- [What the task asks]:
For the entries below, work out how many lines contain the string "Корзина" and write only the number.

___

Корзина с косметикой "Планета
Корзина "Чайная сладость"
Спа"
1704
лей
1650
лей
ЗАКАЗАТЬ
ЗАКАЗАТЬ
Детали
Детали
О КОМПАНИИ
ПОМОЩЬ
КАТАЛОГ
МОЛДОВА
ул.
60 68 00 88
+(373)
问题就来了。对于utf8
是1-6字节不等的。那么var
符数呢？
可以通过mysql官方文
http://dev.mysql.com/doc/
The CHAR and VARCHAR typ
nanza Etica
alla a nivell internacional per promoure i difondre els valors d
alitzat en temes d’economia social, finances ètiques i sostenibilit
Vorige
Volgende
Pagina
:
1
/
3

___

- [Task response]:
2